WORK ORDER :: Write out only the opening lines of the entries, through the line with "molineskytown • 16".

LISTED ENTRIES ::
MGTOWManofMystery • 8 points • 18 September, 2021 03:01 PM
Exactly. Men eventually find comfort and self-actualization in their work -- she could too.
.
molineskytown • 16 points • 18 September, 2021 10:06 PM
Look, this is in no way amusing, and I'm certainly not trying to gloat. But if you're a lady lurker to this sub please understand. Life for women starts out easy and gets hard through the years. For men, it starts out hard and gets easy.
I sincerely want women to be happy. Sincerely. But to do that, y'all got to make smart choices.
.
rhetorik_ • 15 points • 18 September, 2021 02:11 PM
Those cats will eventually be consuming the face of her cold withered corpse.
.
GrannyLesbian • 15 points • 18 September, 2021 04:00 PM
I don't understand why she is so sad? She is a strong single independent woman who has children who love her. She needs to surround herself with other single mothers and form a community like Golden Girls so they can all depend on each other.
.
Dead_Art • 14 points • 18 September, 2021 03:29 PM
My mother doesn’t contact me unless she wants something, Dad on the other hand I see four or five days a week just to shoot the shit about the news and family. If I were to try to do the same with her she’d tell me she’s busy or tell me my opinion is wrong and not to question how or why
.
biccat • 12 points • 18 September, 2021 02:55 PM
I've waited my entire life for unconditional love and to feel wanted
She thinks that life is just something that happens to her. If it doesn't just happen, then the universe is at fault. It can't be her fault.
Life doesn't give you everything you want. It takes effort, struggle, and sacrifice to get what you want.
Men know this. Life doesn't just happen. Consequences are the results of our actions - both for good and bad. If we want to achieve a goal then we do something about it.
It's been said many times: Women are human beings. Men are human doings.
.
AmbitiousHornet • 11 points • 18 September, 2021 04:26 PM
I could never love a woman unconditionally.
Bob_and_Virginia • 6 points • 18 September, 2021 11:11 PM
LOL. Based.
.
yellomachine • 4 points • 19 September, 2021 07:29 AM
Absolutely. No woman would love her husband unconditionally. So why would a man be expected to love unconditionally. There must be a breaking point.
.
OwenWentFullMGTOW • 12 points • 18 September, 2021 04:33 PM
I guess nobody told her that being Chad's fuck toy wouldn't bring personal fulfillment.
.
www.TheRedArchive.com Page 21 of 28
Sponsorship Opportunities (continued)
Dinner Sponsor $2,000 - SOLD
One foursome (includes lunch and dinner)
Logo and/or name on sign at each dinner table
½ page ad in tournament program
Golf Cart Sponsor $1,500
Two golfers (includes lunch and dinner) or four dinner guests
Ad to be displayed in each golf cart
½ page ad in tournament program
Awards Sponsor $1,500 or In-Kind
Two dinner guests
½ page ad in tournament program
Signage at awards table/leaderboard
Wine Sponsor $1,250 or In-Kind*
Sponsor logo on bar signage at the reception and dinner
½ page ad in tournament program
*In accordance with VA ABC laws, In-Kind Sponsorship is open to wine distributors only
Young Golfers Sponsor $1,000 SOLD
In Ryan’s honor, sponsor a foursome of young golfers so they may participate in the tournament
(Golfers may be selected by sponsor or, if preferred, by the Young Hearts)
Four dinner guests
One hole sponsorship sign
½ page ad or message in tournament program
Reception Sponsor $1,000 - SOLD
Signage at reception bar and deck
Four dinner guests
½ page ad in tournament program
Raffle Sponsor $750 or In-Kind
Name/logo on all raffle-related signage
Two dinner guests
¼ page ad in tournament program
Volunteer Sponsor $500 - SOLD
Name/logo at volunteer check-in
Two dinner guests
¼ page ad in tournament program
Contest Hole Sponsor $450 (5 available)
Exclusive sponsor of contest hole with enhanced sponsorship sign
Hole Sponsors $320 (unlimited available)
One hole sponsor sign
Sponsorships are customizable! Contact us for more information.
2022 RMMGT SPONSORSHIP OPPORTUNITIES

RESULT OF THE TASK ::
MGTOWManofMystery • 8 points • 18 September, 2021 03:01 PM
Exactly. Men eventually find comfort and self-actualization in their work -- she could too.
.
molineskytown • 16 points • 18 September, 2021 10:06 PM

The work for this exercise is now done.